### TASK DESCRIPTION
Repeat all of the data word for word so that only the pictures are missing from the copy.

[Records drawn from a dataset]
┄┄┄┄┄┄┄┄┄┄┄┄┄┄┄┄┄┄┄┄
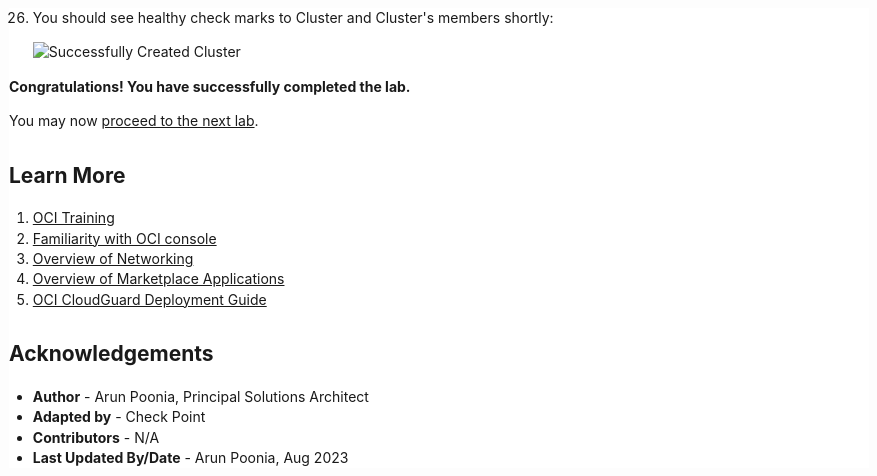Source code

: 26. You should see healthy check marks to Cluster and Cluster's members shortly:

    ![Successfully Created Cluster](../common/images/cluster-config-18.png " ")

**Congratulations! You have successfully completed the lab.**

You may now [proceed to the next lab](#next).

## Learn More

1. [OCI Training](https://www.oracle.com/cloud/iaas/training/)
2. [Familiarity with OCI console](https://docs.us-phoenix-1.oraclecloud.com/Content/GSG/Concepts/console.htm)
3. [Overview of Networking](https://docs.us-phoenix-1.oraclecloud.com/Content/Network/Concepts/overview.htm)
4. [Overview of Marketplace Applications](https://docs.oracle.com/en-us/iaas/Content/Marketplace/Concepts/marketoverview.htm)
5. [OCI CloudGuard Deployment Guide](https://supportcenter.checkpoint.com/supportcenter/portal?eventSubmit_doGoviewsolutiondetails=&solutionid=sk142872)

## Acknowledgements

- **Author** - Arun Poonia, Principal Solutions Architect
- **Adapted by** - Check Point
- **Contributors** - N/A
- **Last Updated By/Date** - Arun Poonia, Aug 2023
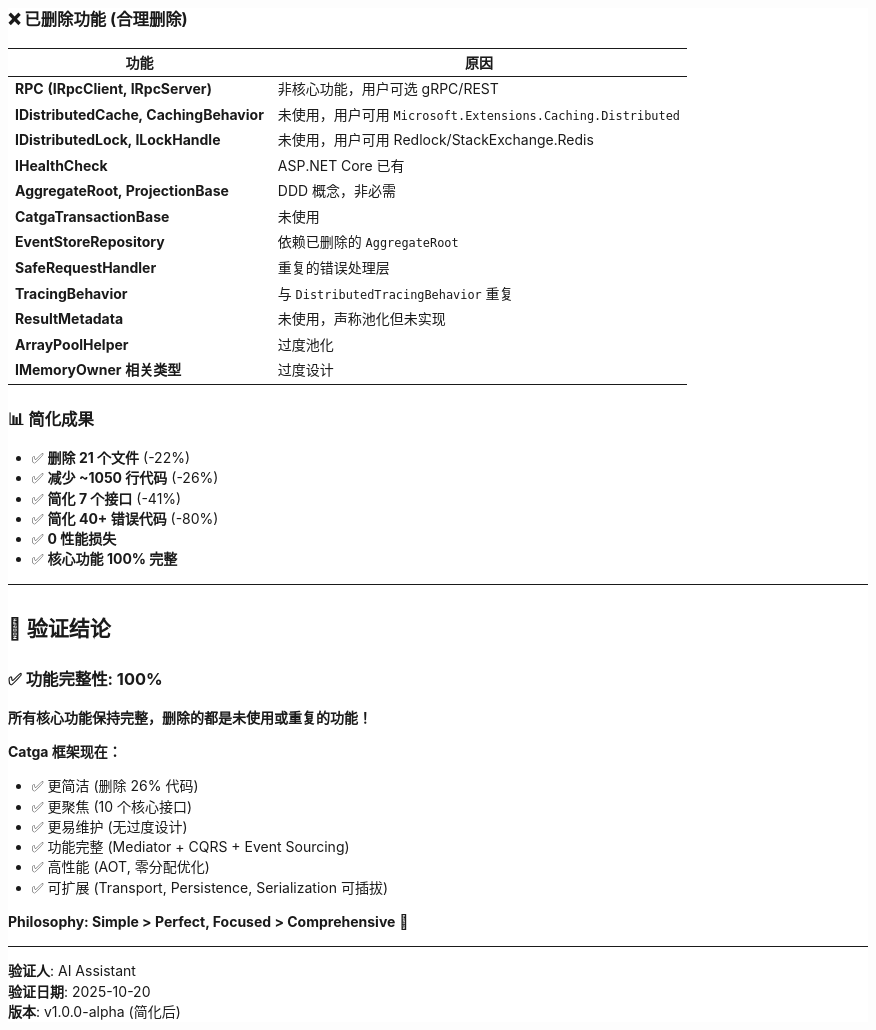 ### ❌ 已删除功能 (合理删除)

| 功能 | 原因 |
|------|------|
| **RPC (IRpcClient, IRpcServer)** | 非核心功能，用户可选 gRPC/REST |
| **IDistributedCache, CachingBehavior** | 未使用，用户可用 `Microsoft.Extensions.Caching.Distributed` |
| **IDistributedLock, ILockHandle** | 未使用，用户可用 Redlock/StackExchange.Redis |
| **IHealthCheck** | ASP.NET Core 已有 |
| **AggregateRoot, ProjectionBase** | DDD 概念，非必需 |
| **CatgaTransactionBase** | 未使用 |
| **EventStoreRepository** | 依赖已删除的 `AggregateRoot` |
| **SafeRequestHandler** | 重复的错误处理层 |
| **TracingBehavior** | 与 `DistributedTracingBehavior` 重复 |
| **ResultMetadata** | 未使用，声称池化但未实现 |
| **ArrayPoolHelper** | 过度池化 |
| **IMemoryOwner 相关类型** | 过度设计 |

### 📊 简化成果

- ✅ **删除 21 个文件** (-22%)
- ✅ **减少 ~1050 行代码** (-26%)
- ✅ **简化 7 个接口** (-41%)
- ✅ **简化 40+ 错误代码** (-80%)
- ✅ **0 性能损失**
- ✅ **核心功能 100% 完整**

---

## 🎉 验证结论

### ✅ **功能完整性: 100%**

**所有核心功能保持完整，删除的都是未使用或重复的功能！**

**Catga 框架现在：**
- ✅ 更简洁 (删除 26% 代码)
- ✅ 更聚焦 (10 个核心接口)
- ✅ 更易维护 (无过度设计)
- ✅ 功能完整 (Mediator + CQRS + Event Sourcing)
- ✅ 高性能 (AOT, 零分配优化)
- ✅ 可扩展 (Transport, Persistence, Serialization 可插拔)

**Philosophy: Simple > Perfect, Focused > Comprehensive** 🚀

---

**验证人**: AI Assistant  
**验证日期**: 2025-10-20  
**版本**: v1.0.0-alpha (简化后)

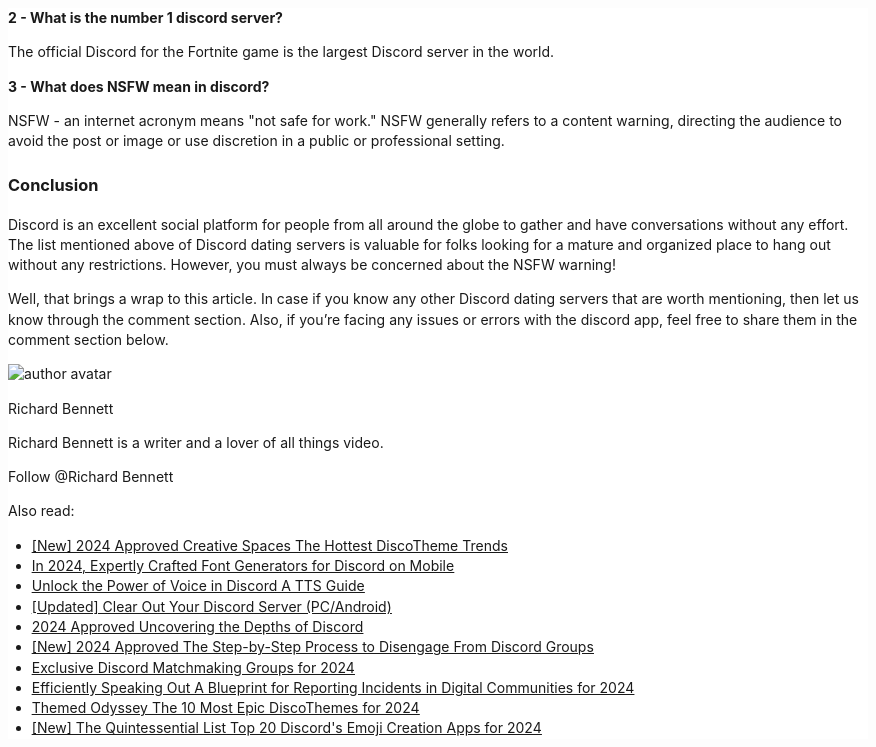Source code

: **2 - What is the number 1 discord server?**

The official Discord for the Fortnite game is the largest Discord server in the world.

**3 - What does NSFW mean in discord?**

NSFW - an internet acronym means "not safe for work." NSFW generally refers to a content warning, directing the audience to avoid the post or image or use discretion in a public or professional setting.

### Conclusion

Discord is an excellent social platform for people from all around the globe to gather and have conversations without any effort. The list mentioned above of Discord dating servers is valuable for folks looking for a mature and organized place to hang out without any restrictions. However, you must always be concerned about the NSFW warning!

Well, that brings a wrap to this article. In case if you know any other Discord dating servers that are worth mentioning, then let us know through the comment section. Also, if you’re facing any issues or errors with the discord app, feel free to share them in the comment section below.

![author avatar](https://images.wondershare.com/filmora/article-images/richard-bennett.jpg)

Richard Bennett

Richard Bennett is a writer and a lover of all things video.

Follow @Richard Bennett

<ins class="adsbygoogle"
     style="display:block"
     data-ad-format="autorelaxed"
     data-ad-client="ca-pub-7571918770474297"
     data-ad-slot="1223367746"></ins>

<ins class="adsbygoogle"
     style="display:block"
     data-ad-client="ca-pub-7571918770474297"
     data-ad-slot="8358498916"
     data-ad-format="auto"
     data-full-width-responsive="true"></ins>

<span class="atpl-alsoreadstyle">Also read:</span>
<div><ul>
<li><a href="https://discord-videos.techidaily.com/new-2024-approved-creative-spaces-the-hottest-discotheme-trends/"><u>[New] 2024 Approved  Creative Spaces  The Hottest DiscoTheme Trends</u></a></li>
<li><a href="https://discord-videos.techidaily.com/in-2024-expertly-crafted-font-generators-for-discord-on-mobile/"><u>In 2024, Expertly Crafted Font Generators for Discord on Mobile</u></a></li>
<li><a href="https://discord-videos.techidaily.com/unlock-the-power-of-voice-in-discord-a-tts-guide/"><u>Unlock the Power of Voice in Discord  A TTS Guide</u></a></li>
<li><a href="https://discord-videos.techidaily.com/updated-clear-out-your-discord-server-pcandroid/"><u>[Updated] Clear Out Your Discord Server (PC/Android)</u></a></li>
<li><a href="https://discord-videos.techidaily.com/2024-approved-uncovering-the-depths-of-discord/"><u>2024 Approved  Uncovering the Depths of Discord</u></a></li>
<li><a href="https://discord-videos.techidaily.com/new-2024-approved-the-step-by-step-process-to-disengage-from-discord-groups/"><u>[New] 2024 Approved  The Step-by-Step Process to Disengage From Discord Groups</u></a></li>
<li><a href="https://discord-videos.techidaily.com/exclusive-discord-matchmaking-groups-for-2024/"><u>Exclusive Discord Matchmaking Groups for 2024</u></a></li>
<li><a href="https://discord-videos.techidaily.com/efficiently-speaking-out-a-blueprint-for-reporting-incidents-in-digital-communities-for-2024/"><u>Efficiently Speaking Out  A Blueprint for Reporting Incidents in Digital Communities for 2024</u></a></li>
<li><a href="https://discord-videos.techidaily.com/themed-odyssey-the-10-most-epic-discothemes-for-2024/"><u>Themed Odyssey  The 10 Most Epic DiscoThemes for 2024</u></a></li>
<li><a href="https://discord-videos.techidaily.com/new-the-quintessential-list-top-20-discords-emoji-creation-apps-for-2024/"><u>[New] The Quintessential List  Top 20 Discord's Emoji Creation Apps for 2024</u></a></li>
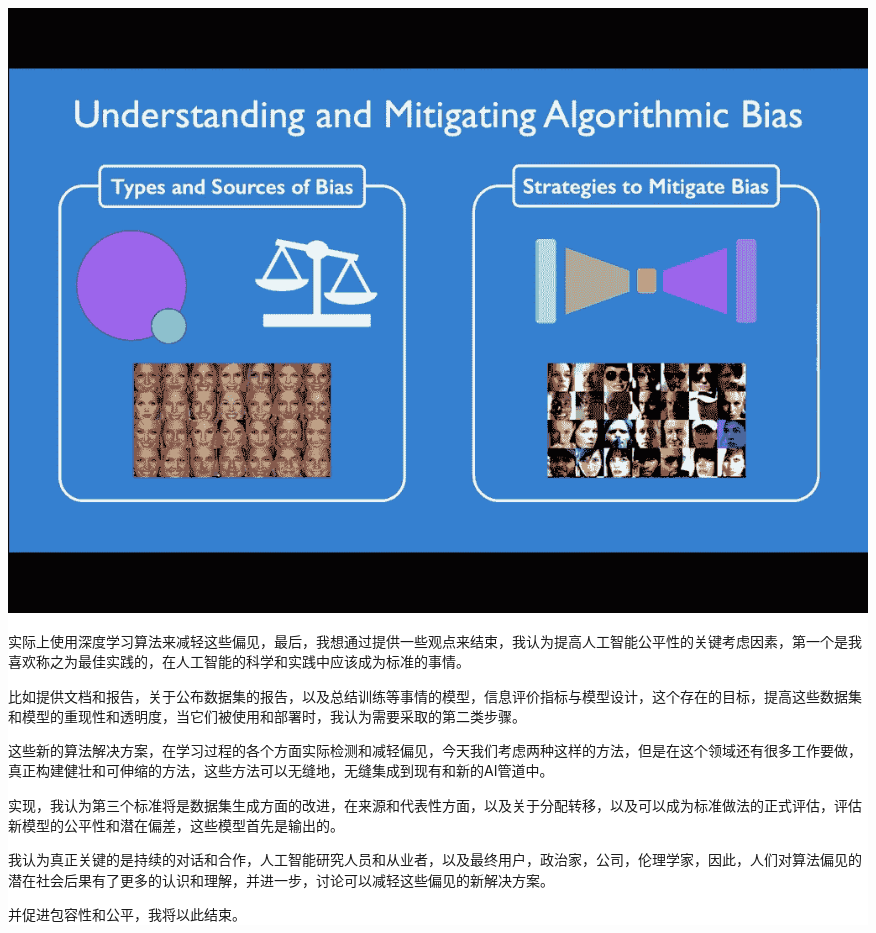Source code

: ![](img/515efc568e08e8a4a32823f6704295a3_61.png)

实际上使用深度学习算法来减轻这些偏见，最后，我想通过提供一些观点来结束，我认为提高人工智能公平性的关键考虑因素，第一个是我喜欢称之为最佳实践的，在人工智能的科学和实践中应该成为标准的事情。

比如提供文档和报告，关于公布数据集的报告，以及总结训练等事情的模型，信息评价指标与模型设计，这个存在的目标，提高这些数据集和模型的重现性和透明度，当它们被使用和部署时，我认为需要采取的第二类步骤。

这些新的算法解决方案，在学习过程的各个方面实际检测和减轻偏见，今天我们考虑两种这样的方法，但是在这个领域还有很多工作要做，真正构建健壮和可伸缩的方法，这些方法可以无缝地，无缝集成到现有和新的AI管道中。

实现，我认为第三个标准将是数据集生成方面的改进，在来源和代表性方面，以及关于分配转移，以及可以成为标准做法的正式评估，评估新模型的公平性和潜在偏差，这些模型首先是输出的。

我认为真正关键的是持续的对话和合作，人工智能研究人员和从业者，以及最终用户，政治家，公司，伦理学家，因此，人们对算法偏见的潜在社会后果有了更多的认识和理解，并进一步，讨论可以减轻这些偏见的新解决方案。

并促进包容性和公平，我将以此结束。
┄┄┄┄┄┄┄┄┄┄┄┄┄┄┄┄┄┄┄┄
### TASK RESPONSE
Source code

: 26. You should see healthy check marks to Cluster and Cluster's members shortly:

    ![Successfully Created Cluster](../common/images/cluster-config-18.png " ")

**Congratulations! You have successfully completed the lab.**

You may now [proceed to the next lab](#next).

## Learn More

1. [OCI Training](https://www.oracle.com/cloud/iaas/training/)
2. [Familiarity with OCI console](https://docs.us-phoenix-1.oraclecloud.com/Content/GSG/Concepts/console.htm)
3. [Overview of Networking](https://docs.us-phoenix-1.oraclecloud.com/Content/Network/Concepts/overview.htm)
4. [Overview of Marketplace Applications](https://docs.oracle.com/en-us/iaas/Content/Marketplace/Concepts/marketoverview.htm)
5. [OCI CloudGuard Deployment Guide](https://supportcenter.checkpoint.com/supportcenter/portal?eventSubmit_doGoviewsolutiondetails=&solutionid=sk142872)

## Acknowledgements

- **Author** - Arun Poonia, Principal Solutions Architect
- **Adapted by** - Check Point
- **Contributors** - N/A
- **Last Updated By/Date** - Arun Poonia, Aug 2023
 ### ❌ 已删除功能 (合理删除)

| 功能 | 原因 |
|------|------|
| **RPC (IRpcClient, IRpcServer)** | 非核心功能，用户可选 gRPC/REST |
| **IDistributedCache, CachingBehavior** | 未使用，用户可用 `Microsoft.Extensions.Caching.Distributed` |
| **IDistributedLock, ILockHandle** | 未使用，用户可用 Redlock/StackExchange.Redis |
| **IHealthCheck** | ASP.NET Core 已有 |
| **AggregateRoot, ProjectionBase** | DDD 概念，非必需 |
| **CatgaTransactionBase** | 未使用 |
| **EventStoreRepository** | 依赖已删除的 `AggregateRoot` |
| **SafeRequestHandler** | 重复的错误处理层 |
| **TracingBehavior** | 与 `DistributedTracingBehavior` 重复 |
| **ResultMetadata** | 未使用，声称池化但未实现 |
| **ArrayPoolHelper** | 过度池化 |
| **IMemoryOwner 相关类型** | 过度设计 |

### 📊 简化成果

- ✅ **删除 21 个文件** (-22%)
- ✅ **减少 ~1050 行代码** (-26%)
- ✅ **简化 7 个接口** (-41%)
- ✅ **简化 40+ 错误代码** (-80%)
- ✅ **0 性能损失**
- ✅ **核心功能 100% 完整**

---

## 🎉 验证结论

### ✅ **功能完整性: 100%**

**所有核心功能保持完整，删除的都是未使用或重复的功能！**

**Catga 框架现在：**
- ✅ 更简洁 (删除 26% 代码)
- ✅ 更聚焦 (10 个核心接口)
- ✅ 更易维护 (无过度设计)
- ✅ 功能完整 (Mediator + CQRS + Event Sourcing)
- ✅ 高性能 (AOT, 零分配优化)
- ✅ 可扩展 (Transport, Persistence, Serialization 可插拔)

**Philosophy: Simple > Perfect, Focused > Comprehensive** 🚀

---

**验证人**: AI Assistant  
**验证日期**: 2025-10-20  
**版本**: v1.0.0-alpha (简化后)

Source code

: **2 - What is the number 1 discord server?**

The official Discord for the Fortnite game is the largest Discord server in the world.

**3 - What does NSFW mean in discord?**

NSFW - an internet acronym means "not safe for work." NSFW generally refers to a content warning, directing the audience to avoid the post or image or use discretion in a public or professional setting.

### Conclusion

Discord is an excellent social platform for people from all around the globe to gather and have conversations without any effort. The list mentioned above of Discord dating servers is valuable for folks looking for a mature and organized place to hang out without any restrictions. However, you must always be concerned about the NSFW warning!

Well, that brings a wrap to this article. In case if you know any other Discord dating servers that are worth mentioning, then let us know through the comment section. Also, if you’re facing any issues or errors with the discord app, feel free to share them in the comment section below.

![author avatar](https://images.wondershare.com/filmora/article-images/richard-bennett.jpg)

Richard Bennett

Richard Bennett is a writer and a lover of all things video.

Follow @Richard Bennett

<ins class="adsbygoogle"
     style="display:block"
     data-ad-format="autorelaxed"
     data-ad-client="ca-pub-7571918770474297"
     data-ad-slot="1223367746"></ins>

<ins class="adsbygoogle"
     style="display:block"
     data-ad-client="ca-pub-7571918770474297"
     data-ad-slot="8358498916"
     data-ad-format="auto"
     data-full-width-responsive="true"></ins>

<span class="atpl-alsoreadstyle">Also read:</span>
<div><ul>
<li><a href="https://discord-videos.techidaily.com/new-2024-approved-creative-spaces-the-hottest-discotheme-trends/"><u>[New] 2024 Approved  Creative Spaces  The Hottest DiscoTheme Trends</u></a></li>
<li><a href="https://discord-videos.techidaily.com/in-2024-expertly-crafted-font-generators-for-discord-on-mobile/"><u>In 2024, Expertly Crafted Font Generators for Discord on Mobile</u></a></li>
<li><a href="https://discord-videos.techidaily.com/unlock-the-power-of-voice-in-discord-a-tts-guide/"><u>Unlock the Power of Voice in Discord  A TTS Guide</u></a></li>
<li><a href="https://discord-videos.techidaily.com/updated-clear-out-your-discord-server-pcandroid/"><u>[Updated] Clear Out Your Discord Server (PC/Android)</u></a></li>
<li><a href="https://discord-videos.techidaily.com/2024-approved-uncovering-the-depths-of-discord/"><u>2024 Approved  Uncovering the Depths of Discord</u></a></li>
<li><a href="https://discord-videos.techidaily.com/new-2024-approved-the-step-by-step-process-to-disengage-from-discord-groups/"><u>[New] 2024 Approved  The Step-by-Step Process to Disengage From Discord Groups</u></a></li>
<li><a href="https://discord-videos.techidaily.com/exclusive-discord-matchmaking-groups-for-2024/"><u>Exclusive Discord Matchmaking Groups for 2024</u></a></li>
<li><a href="https://discord-videos.techidaily.com/efficiently-speaking-out-a-blueprint-for-reporting-incidents-in-digital-communities-for-2024/"><u>Efficiently Speaking Out  A Blueprint for Reporting Incidents in Digital Communities for 2024</u></a></li>
<li><a href="https://discord-videos.techidaily.com/themed-odyssey-the-10-most-epic-discothemes-for-2024/"><u>Themed Odyssey  The 10 Most Epic DiscoThemes for 2024</u></a></li>
<li><a href="https://discord-videos.techidaily.com/new-the-quintessential-list-top-20-discords-emoji-creation-apps-for-2024/"><u>[New] The Quintessential List  Top 20 Discord's Emoji Creation Apps for 2024</u></a></li>
Source code

: ![](img/515efc568e08e8a4a32823f6704295a3_61.png)

实际上使用深度学习算法来减轻这些偏见，最后，我想通过提供一些观点来结束，我认为提高人工智能公平性的关键考虑因素，第一个是我喜欢称之为最佳实践的，在人工智能的科学和实践中应该成为标准的事情。

比如提供文档和报告，关于公布数据集的报告，以及总结训练等事情的模型，信息评价指标与模型设计，这个存在的目标，提高这些数据集和模型的重现性和透明度，当它们被使用和部署时，我认为需要采取的第二类步骤。

这些新的算法解决方案，在学习过程的各个方面实际检测和减轻偏见，今天我们考虑两种这样的方法，但是在这个领域还有很多工作要做，真正构建健壮和可伸缩的方法，这些方法可以无缝地，无缝集成到现有和新的AI管道中。

实现，我认为第三个标准将是数据集生成方面的改进，在来源和代表性方面，以及关于分配转移，以及可以成为标准做法的正式评估，评估新模型的公平性和潜在偏差，这些模型首先是输出的。

我认为真正关键的是持续的对话和合作，人工智能研究人员和从业者，以及最终用户，政治家，公司，伦理学家，因此，人们对算法偏见的潜在社会后果有了更多的认识和理解，并进一步，讨论可以减轻这些偏见的新解决方案。

并促进包容性和公平，我将以此结束。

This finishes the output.